--- Your objective ---
In the given passage, what duplicate ratio was measured within single calls?

--- Given passage ---
· · · ·

Specific Example (from session files)
Large chunks of context repeatedly appeared in the following locations:
sessions/570587c3-dc42-47e4-9dd4-985c2a50af86.jsonl:70
Large gateway JSON logs (about 37,000 characters)
sessions/570587c3-dc42-47e4-9dd4-985c2a50af86.jsonl:134
Browser snapshots + Secure encapsulation (about 29,000 characters)
sessions/570587c3-dc42-47e4-9dd4-985c2a50af86.jsonl:219
Huge file list outputs (about 41,000 characters)
sessions/570587c3-dc42-47e4-9dd4-985c2a50af86.jsonl:311
session/status state snapshots + large prompt structures (about 30,000 characters)
"Duplicate Content Waste" vs "Cache Replay Burden"
I also measured the proportion of duplicate content within single calls:
Duplicate ratio approximately: 1.72%
There is indeed some, but it is not the main issue.
The real problem is: the absolute size of the cached prefix is too large
The structure is: huge historical context, re-reading for each call, with only a small amount of new input added on top.

· · · ·

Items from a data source
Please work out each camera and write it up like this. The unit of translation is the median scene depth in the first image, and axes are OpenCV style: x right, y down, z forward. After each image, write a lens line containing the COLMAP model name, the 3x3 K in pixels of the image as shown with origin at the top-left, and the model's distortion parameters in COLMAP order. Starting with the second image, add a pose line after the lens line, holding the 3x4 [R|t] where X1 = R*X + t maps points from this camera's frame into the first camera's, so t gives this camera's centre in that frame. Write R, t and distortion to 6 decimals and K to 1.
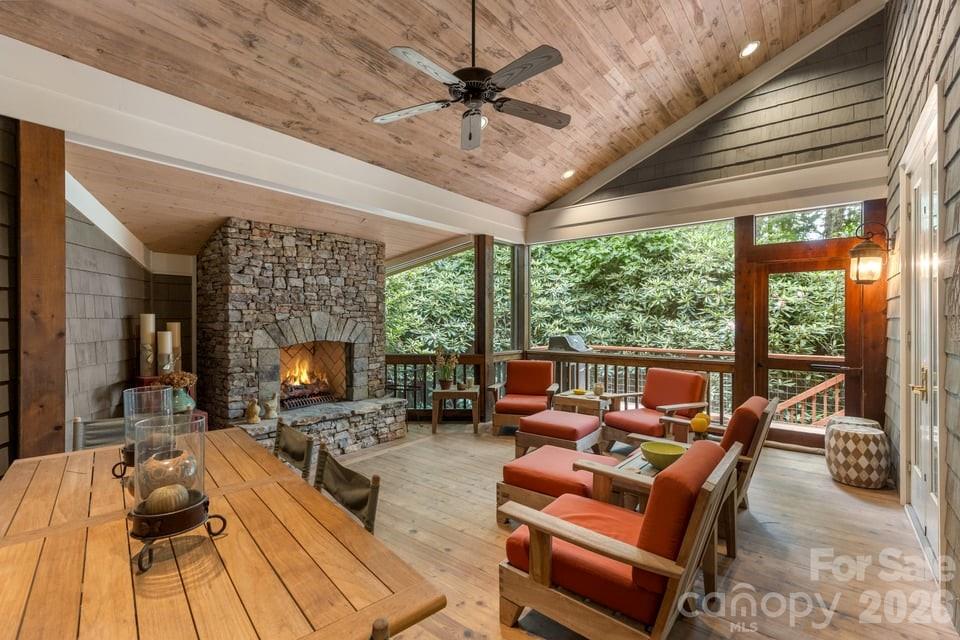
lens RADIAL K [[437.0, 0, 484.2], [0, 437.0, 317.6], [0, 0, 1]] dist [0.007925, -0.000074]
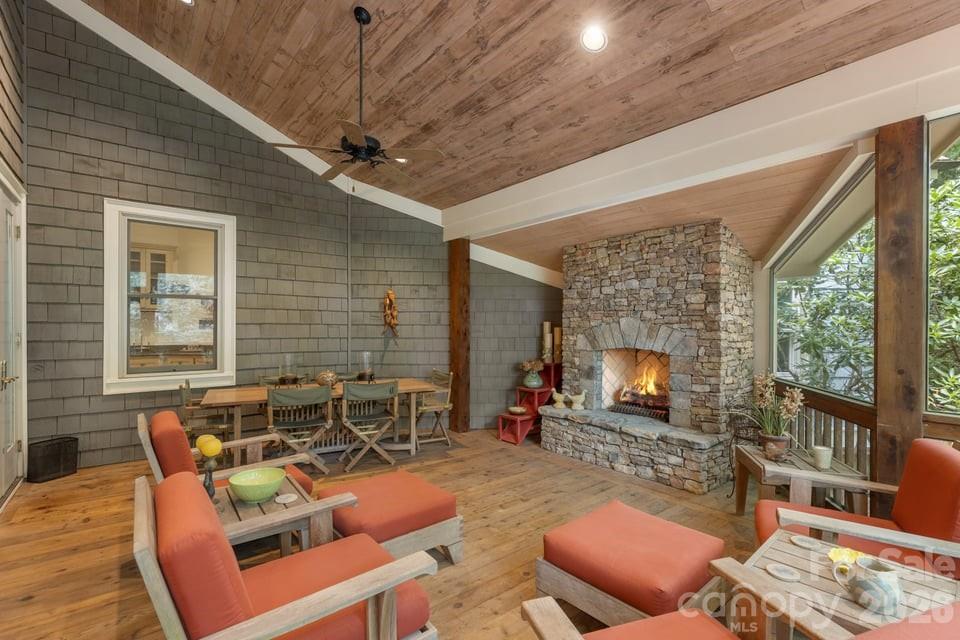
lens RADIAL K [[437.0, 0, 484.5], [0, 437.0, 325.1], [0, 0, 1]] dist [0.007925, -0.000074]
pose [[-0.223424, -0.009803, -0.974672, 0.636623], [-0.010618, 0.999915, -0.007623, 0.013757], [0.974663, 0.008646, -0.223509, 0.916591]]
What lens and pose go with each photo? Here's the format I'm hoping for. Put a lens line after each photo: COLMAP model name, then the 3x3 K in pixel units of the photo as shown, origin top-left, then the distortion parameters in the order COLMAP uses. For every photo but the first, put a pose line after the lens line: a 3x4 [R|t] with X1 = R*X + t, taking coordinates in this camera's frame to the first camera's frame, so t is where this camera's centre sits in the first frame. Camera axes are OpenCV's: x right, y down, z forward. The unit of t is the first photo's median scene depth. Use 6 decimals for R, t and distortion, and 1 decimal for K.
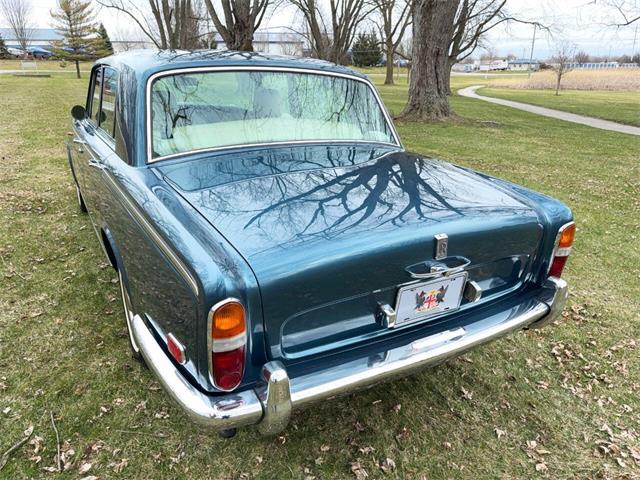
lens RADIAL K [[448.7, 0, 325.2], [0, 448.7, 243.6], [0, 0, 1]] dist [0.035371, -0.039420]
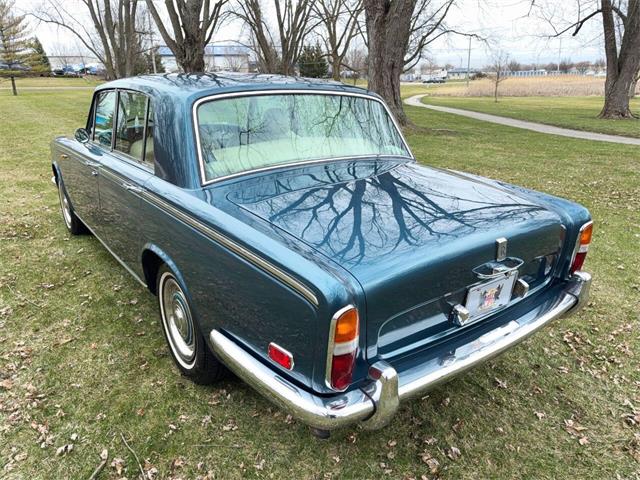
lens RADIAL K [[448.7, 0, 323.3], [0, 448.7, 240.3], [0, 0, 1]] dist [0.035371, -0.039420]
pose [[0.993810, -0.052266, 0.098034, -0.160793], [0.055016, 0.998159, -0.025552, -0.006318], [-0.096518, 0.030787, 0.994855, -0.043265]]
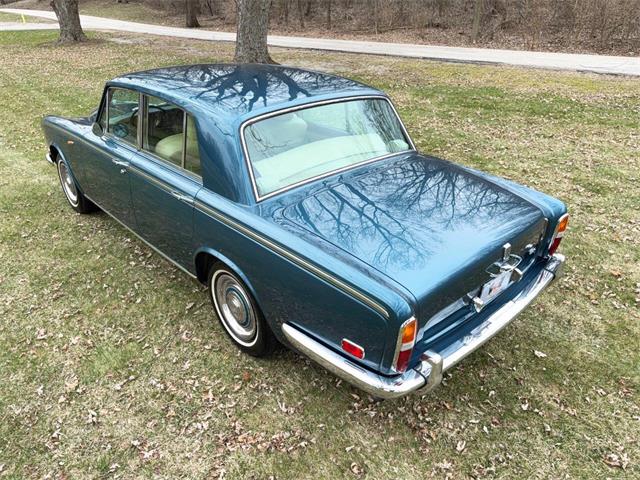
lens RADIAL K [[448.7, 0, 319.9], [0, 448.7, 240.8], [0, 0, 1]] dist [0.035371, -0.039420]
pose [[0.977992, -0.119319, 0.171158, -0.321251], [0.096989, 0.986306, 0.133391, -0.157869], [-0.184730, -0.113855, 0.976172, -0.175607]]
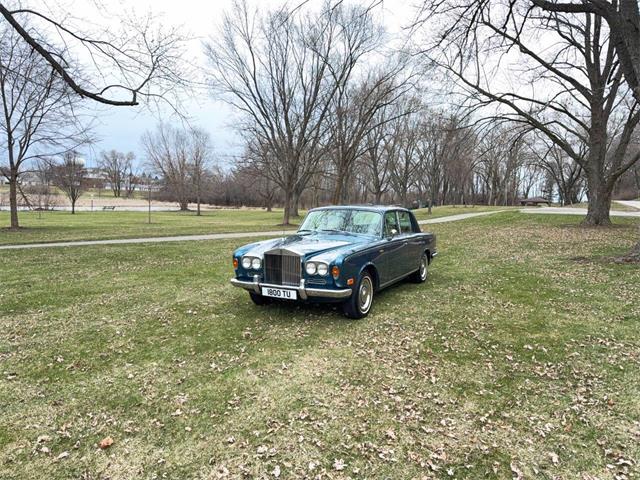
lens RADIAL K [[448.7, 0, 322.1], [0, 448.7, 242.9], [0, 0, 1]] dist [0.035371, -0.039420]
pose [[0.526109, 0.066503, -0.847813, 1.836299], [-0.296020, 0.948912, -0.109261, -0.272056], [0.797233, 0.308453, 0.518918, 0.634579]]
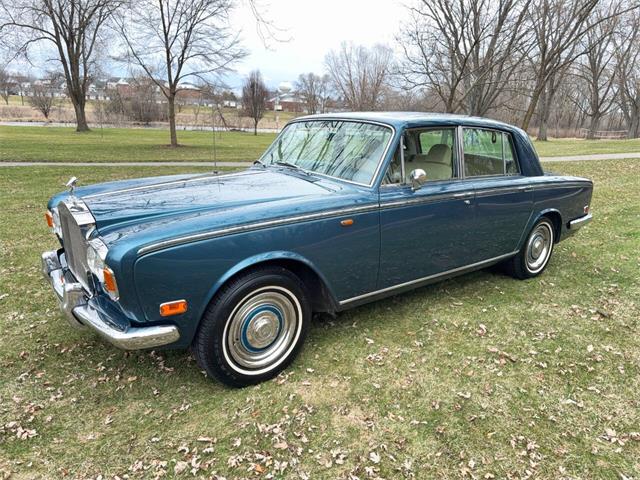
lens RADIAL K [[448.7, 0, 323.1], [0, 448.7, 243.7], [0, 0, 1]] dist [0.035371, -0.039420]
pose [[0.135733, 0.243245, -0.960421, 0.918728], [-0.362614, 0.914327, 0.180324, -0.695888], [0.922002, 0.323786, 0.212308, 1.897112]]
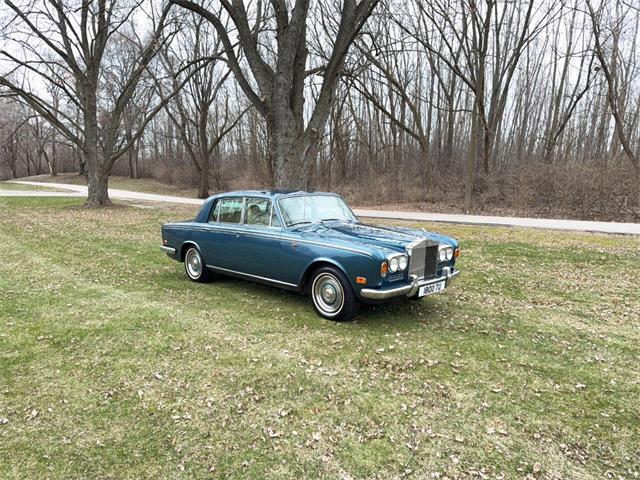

· · · ·

--- Answer to the problem ---
Approximately 1.72%.